The plain reading of the section shows that the Respondent requires to file an application or a suit for judgment on the required certificate of costs. In this application the Respondent went ahead to apply for warrants of attachment without obtaining judgment on the taxed costs. I do not agree with Mr. Kakoi’s argument that it is not necessary to file a suit or an application for judgment on the costs. In the case of Margaret Anindo which the counsel relied on, it is clear that the applicant herein had filed a notice of motion seeking for an order that the certificate of costs issued by the taxing master be deemed the decree of the court.What the court ruled is that it was not necessary for the Applicant to file a substantive suit. The reason for that finding was because an application seeking the same orders that would have been sought in a suit had been filed. It was explained by the Applicant’s counsel Mr. Kiarie that an advocate has two options in law: Either to file a suit to recover costs or to file an application. I confirm that this is the correct position. There is no way that an advocate will jump the gun and purport to recover taxed costs without taking any of the two options. Similarly, in the case of William Muthee Muthami High Court Civil Application No.91 of 2004 at Milimani the Applicant had filed an application to recover costs. The counsel for the Respondent misinterpreted the facts and the ruling in the case of Mbugua and Mbugua Advocates. It is very clear from the authority that the advocates launched an application by way of Notice of Motion on the 23/6/2006 for an order that judgment be entered in their favour for the taxed costs. The judgment was accordingly entered giving the Applicants the authority to execute.

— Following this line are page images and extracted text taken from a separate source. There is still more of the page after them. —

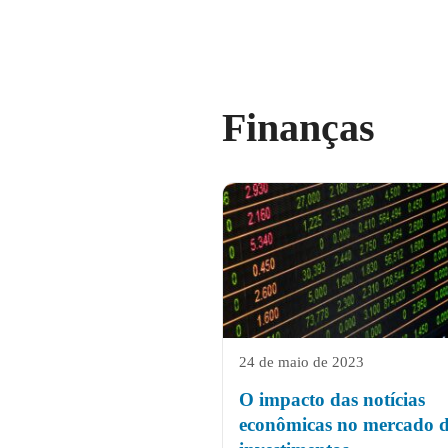
Finanças
24 de maio de 2023
O impacto das notícias
econômicas no mercado 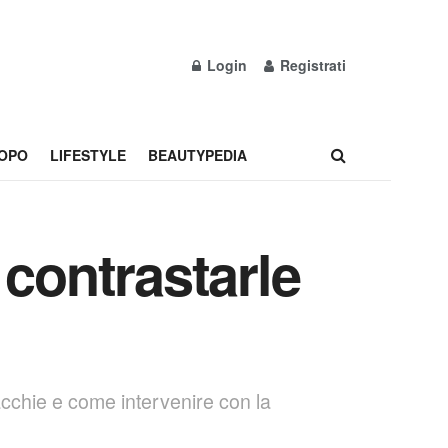
Login
Registrati
OPO
LIFESTYLE
BEAUTYPEDIA
 contrastarle
cchie e come intervenire con la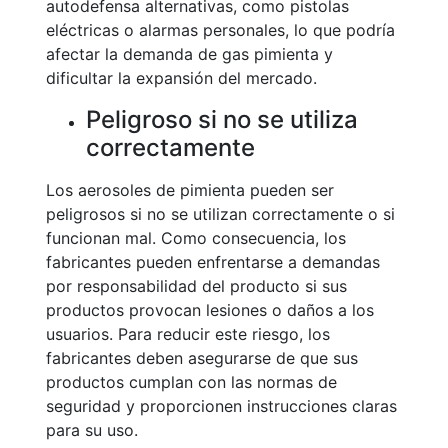
autodefensa alternativas, como pistolas
eléctricas o alarmas personales, lo que podría
afectar la demanda de gas pimienta y
dificultar la expansión del mercado.
Peligroso si no se utiliza
correctamente
Los aerosoles de pimienta pueden ser
peligrosos si no se utilizan correctamente o si
funcionan mal. Como consecuencia, los
fabricantes pueden enfrentarse a demandas
por responsabilidad del producto si sus
productos provocan lesiones o daños a los
usuarios. Para reducir este riesgo, los
fabricantes deben asegurarse de que sus
productos cumplan con las normas de
seguridad y proporcionen instrucciones claras
para su uso.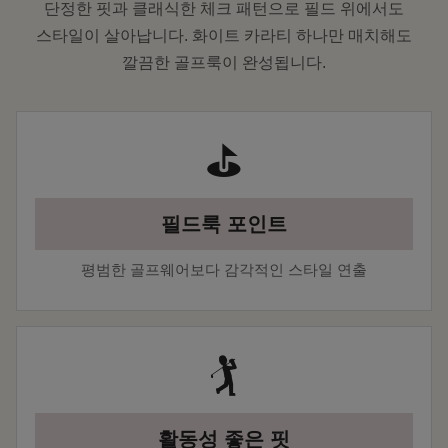
단정한 핏과 클래식한 체크 패턴으로 필드 위에서도
스타일이 살아납니다. 화이트 카라티 하나만 매치해도
깔끔한 골프룩이 완성됩니다.
⛳
필드룩 포인트
평범한 골프웨어보다 감각적인 스타일 연출
🏌️
활동성 좋은 핏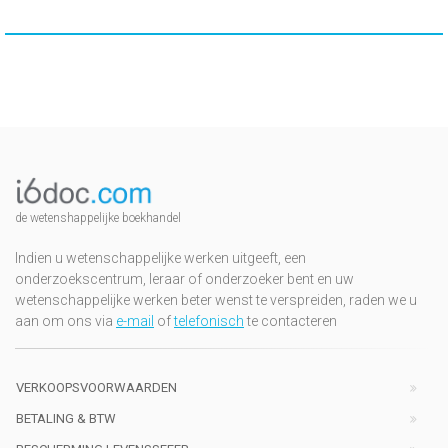
de wetenshappelijke boekhandel
Indien u wetenschappelijke werken uitgeeft, een
onderzoekscentrum, leraar of onderzoeker bent en uw
wetenschappelijke werken beter wenst te verspreiden, raden we u
aan om ons via
e-mail
of
telefonisch
te contacteren
VERKOOPSVOORWAARDEN
BETALING & BTW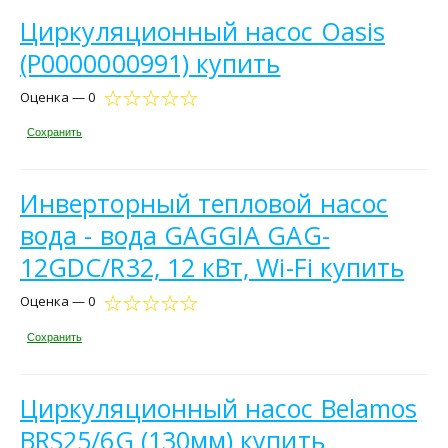
Циркуляционный насос Oasis
(Р0000000991) купить
Оценка — 0
Сохранить
Инверторный тепловой насос
вода - вода GAGGIA GAG-
12GDC/R32, 12 кВт, Wi-Fi купить
Оценка — 0
Сохранить
Циркуляционный насос Belamos
BRS25/6G (130мм) купить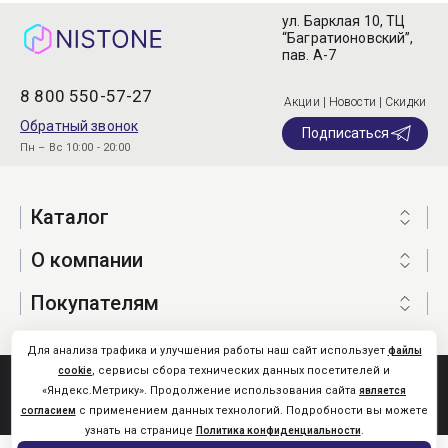
ул. Барклая 10, ТЦ
“Багратионовский”,
пав. А-7
8 800 550-57-27
Акции | Новости | Скидки
Обратный звонок
Подписаться
Пн – Вс 10:00 - 20:00
Каталог
О компании
Покупателям
Для анализа трафика и улучшения работы наш сайт использует
файлы
, сервисы сбора технических данных посетителей и
cookie
Nistone.Ru © 2026
«Яндекс.Метрику». Продолжение использования сайта
является
Карта сайта
с применением данных технологий. Подробности вы можете
согласием
узнать на странице
.
Политика конфиденциальности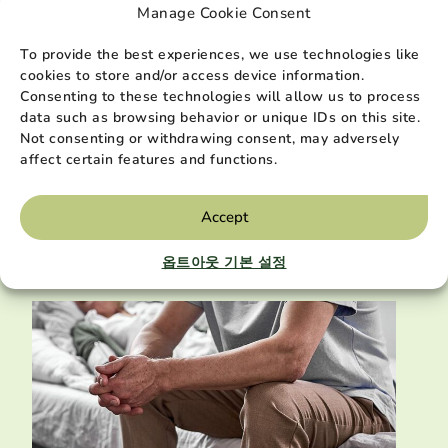
Manage Cookie Consent
To provide the best experiences, we use technologies like
cookies to store and/or access device information.
말기 질환
2025년 3월
Consenting to these technologies will allow us to process
data such as browsing behavior or unique IDs on this site.
말기 만성 폐쇄성 폐질환 Hospice 케
Not consenting or withdrawing consent, may adversely
어
affect certain features and functions.
COPD hospice 케어는 임종이 다가옴에 따라 사
랑하는 사람과 그 가족에게 편안함과 평화를 보장
Accept
하는 데 도움이 될 수 있습니다...
자세히 보기
옵트아웃 기본 설정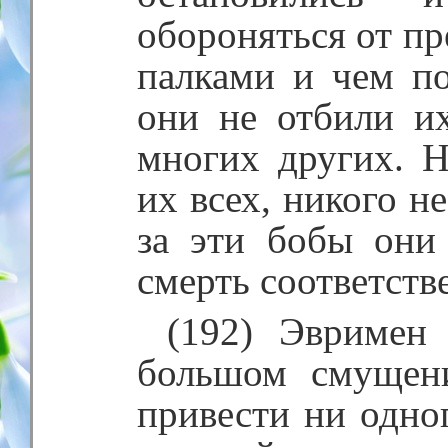
обороняться от пр
палками и чем по
они не отбили и
многих других. 
их всех, никого н
за эти бобы они
смерть соответств
(192) Эвримен
большом смущен
привести ни одно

The Respondent in this application had no authority to execute for the costs taxed by the Deputy Registrar. A decree was required in order to carry out the execution. It is not disputed that the Civil Procedure Rules are not applicable in this matter. Lady Justice Mary Kasango rightly ruled that the Civil Procedure Act does not apply to the Advocate’s Act and that the Advocate’s Act does not provide for stay of taxed costs. I concur with the honourable Judge’s ruling.The initial prayer in this application seeks for stay of execution of the Applicant’s property which was in order. It was granted to operate and be in force pending the determination of this application. The main prayer now before the court is for setting aside warrants of attachment and for costs of the application. It was unprocedural for the Respondent to give instructions to the Kuronya auctioneers to execute before obtaining a decree. Any costs incurred by the auctioneer or anyone else in this application ought to be paid by the Respondent.
For the reasons that I have stated above I allow the application dated 12/10/2010. The Respondent will meet the costs of this application and those of the auctioneer on presentation of the fee note by the Kuronya auctioneer or through assessment. I hereby so declare and decree.
F. N. MUCHEMI
JUDGE
Ruling delivered in open court this 10th day of May 2011 in the presence of Mr Khakula for the applicant and Mr Situma for Kiarie for the Applicant.